O Killing Chainsaw que eu conhecia em 1989 tinha apenas 2 músicas num vinil chamado “Enquanto Isso” que trazia “Lollypop” e “Prudence”. Pra mim, eram duas pérolas difíceis de se igualar. Não parecia possível que uma banda conseguisse manter a genialidade daquelas duas músicas. “Prudence” tem uma bateria frenética no melhor estilo Wedding Present e um refrão surrreal “like you dooo”. Lembro que levantei da cadeira, aumentei o som e sai pulando pelo quarto. Coisas de um adolescente de 15 ou 16 anos. Ouvi mais uma vez, e mais uma, e toda vez que ouço “Prudence” saio tocando air-drum enlouquecidamente.

 

Dai para frente, o jogo estava ganho. A gravação era muito boa para os padrões 88-89 do underground brasileiro, tanto que a master que vocês podem ouvir e baixar ai ao lado é desta mesma fitinha BASF, cópia da cópia que a tal amiga me mandou. Fico imaginando a master que o Rodrigo (vocalista e guitarrista do Killing Chainsaw, atualmente no Grenade) tinha e diz ter perdido. Só para aumentar o drama, descobri mais tarde que o tal “Nos Infernos” era a casa de um deles, acho que do próprio Rodrigo, e lá foi gravada num porta-estúdio Tascam de poucos canais. Sentiu o drama?!

 

A esta altura eles já estão berrando “pop! pop! lollypop, pop, lollypop” nos seus ouvidos.

 

A quantidade de cópias que fiz desta fita para os amigos não está no gibi… Primeiro toda Niterói-indie: Fábio (vocalista do Second Come na época), Leandro (do Squonks, depois Stellar), Bia, Cadu (na época nas Drivellers e depois no Stellar). Eu achava (e ainda acho) que o mundo não podia acabar sem que todos ouvissem esta maravilha. E foi esta fita que literalmente criou, mesmo que inconscientemente, a gravadora midsummer madness. Foi por causa desta fita e do clima soturno de “Demise Ditty” (porra, ninguém no Brasil ainda tinha gravado uma “we will fall” à la Stooges, que entrasse no meio do disco, que tivesse mais de 2 minutos e que fosse esquisita) que eu resolvi inventar a tal fita cassete que seria encartada na próxima edição do fanzine midsummer madness com músicas das bandas que eu gostava.

Tarefa proposta: Prossiga o relato sobre a fita do Killing Chainsaw a partir da última frase apresentada. Os registros que vêm a seguir constituem material independente deste trecho.

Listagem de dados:
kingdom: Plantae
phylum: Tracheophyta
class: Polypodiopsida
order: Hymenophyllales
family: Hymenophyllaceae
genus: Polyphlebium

Resposta da tarefa:
 

Devo ter visto 2 ou 3 shows do Killing Chainsaw, todos eles em São Paulo. Se foram mais do que isso e eu não me recordo, provavelmente foi porque “something was happening in the other side of my brain”. Me lembro de dois deles, ambos no Espaço Retrô, em Santa Cecília, SP. Um foi o primeiro que vi. Estava bebum demais, tinha apenas 16 anos e tinha entrado no Retrô com identidade falsificada. Me lembro que Gozo (o guitarrista) quebrou a guitarra numa coluna de concreto no final do show e eu só pensava “caralho, que isso!!” O baterista Rodrigo (e ainda tem essa, eram 3 Rodrigos na banda: o Guedes, guitarra e voz, atual Grenade; Rodrigo Gozo, o tal guitarrista insano; e Rodrigo B, de baterista. O baixista era Gerson, coitado…) Mas então, me lembro que o baterista Rodrigo realmente mantinha o tempo acelerado das músicas da demo e às vezes até tocava mais rápido. Era muita adrenalina. Este primeiro show nem foi tão bom, microfonias do começo ao fim, som do Retrô caindo aos pedaços e Nick Cave na platéia distraindo o público do show.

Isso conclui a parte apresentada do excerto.